**What this task involves**. All of the data should be copied exactly, with the pictures left out.

####################

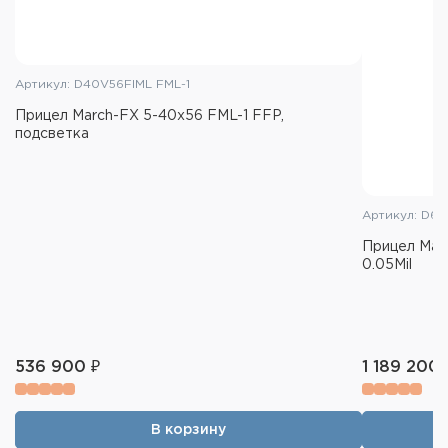
Артикул: D40V56FIML FML-1
Прицел March-FX 5-40x56 FML-1 FFP,
подсветка
Артикул: D6
Прицел Marc
0.05Mil
536 900 ₽
1 189 200 
В корзину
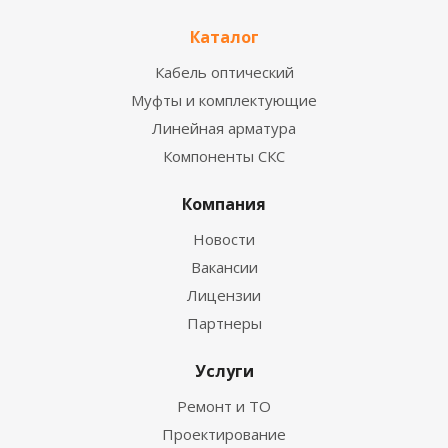
Каталог
Кабель оптический
Муфты и комплектующие
Линейная арматура
Компоненты СКС
Компания
Новости
Вакансии
Лицензии
Партнеры
Услуги
Ремонт и ТО
Проектирование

####################

**Problem solution**.
Артикул: D40V56FIML FML-1
Прицел March-FX 5-40x56 FML-1 FFP,
подсветка
Артикул: D6
Прицел Marc
0.05Mil
536 900 ₽
1 189 200 
В корзину
Каталог
Кабель оптический
Муфты и комплектующие
Линейная арматура
Компоненты СКС
Компания
Новости
Вакансии
Лицензии
Партнеры
Услуги
Ремонт и ТО
Проектирование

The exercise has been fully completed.